# Request
Say how many lines in the data hold "rcolor". Nothing else belongs in the answer.

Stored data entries
________________________
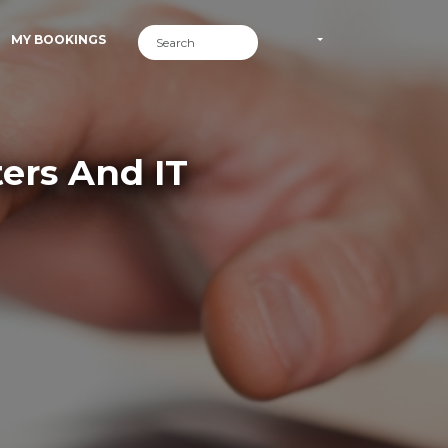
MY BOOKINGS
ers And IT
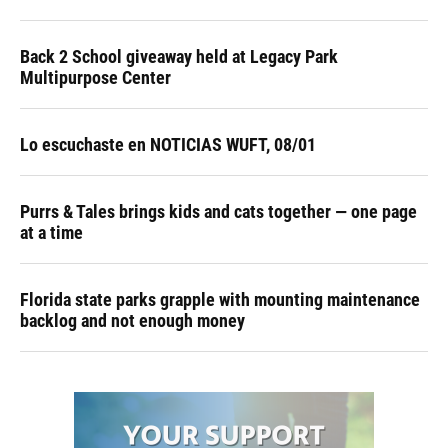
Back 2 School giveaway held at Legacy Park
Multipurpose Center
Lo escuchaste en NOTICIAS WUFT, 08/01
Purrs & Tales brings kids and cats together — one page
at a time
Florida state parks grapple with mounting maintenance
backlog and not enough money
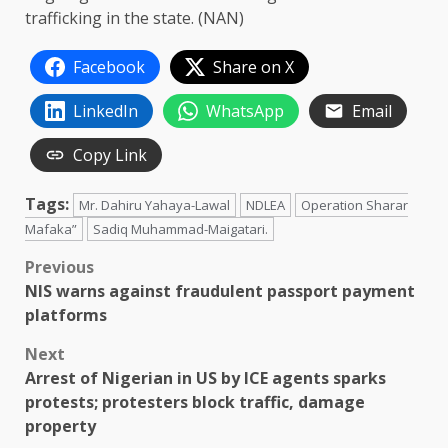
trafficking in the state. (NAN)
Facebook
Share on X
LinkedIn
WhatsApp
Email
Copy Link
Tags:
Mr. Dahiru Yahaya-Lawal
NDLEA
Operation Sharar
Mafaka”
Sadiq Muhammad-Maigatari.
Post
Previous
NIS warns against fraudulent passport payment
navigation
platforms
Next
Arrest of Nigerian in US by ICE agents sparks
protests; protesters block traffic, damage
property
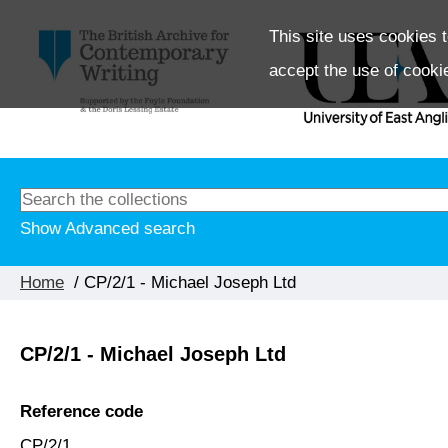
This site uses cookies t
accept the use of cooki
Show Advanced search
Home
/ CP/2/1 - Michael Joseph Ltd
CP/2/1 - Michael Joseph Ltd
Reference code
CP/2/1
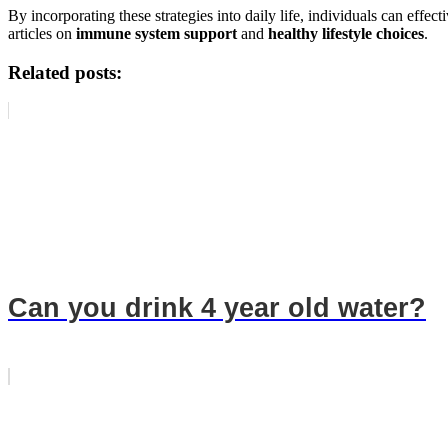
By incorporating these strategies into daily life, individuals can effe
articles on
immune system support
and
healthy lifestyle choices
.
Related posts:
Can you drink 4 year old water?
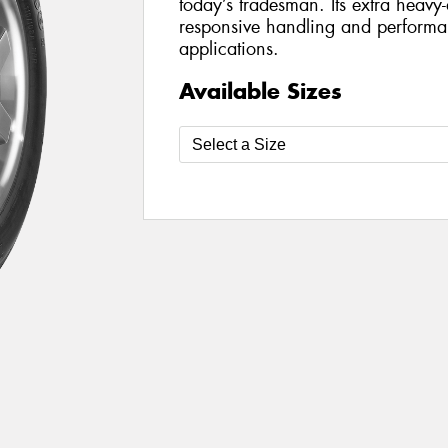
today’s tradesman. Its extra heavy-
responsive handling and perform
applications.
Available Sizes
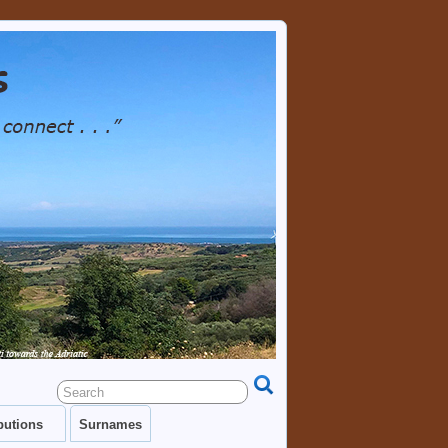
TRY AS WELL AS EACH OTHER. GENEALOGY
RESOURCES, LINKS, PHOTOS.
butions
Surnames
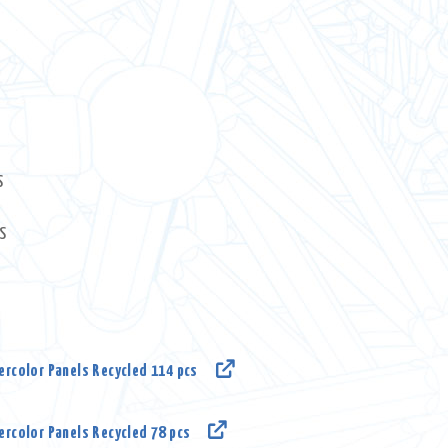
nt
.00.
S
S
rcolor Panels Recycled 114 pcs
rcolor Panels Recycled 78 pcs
________________________
# Solution to the exercise
2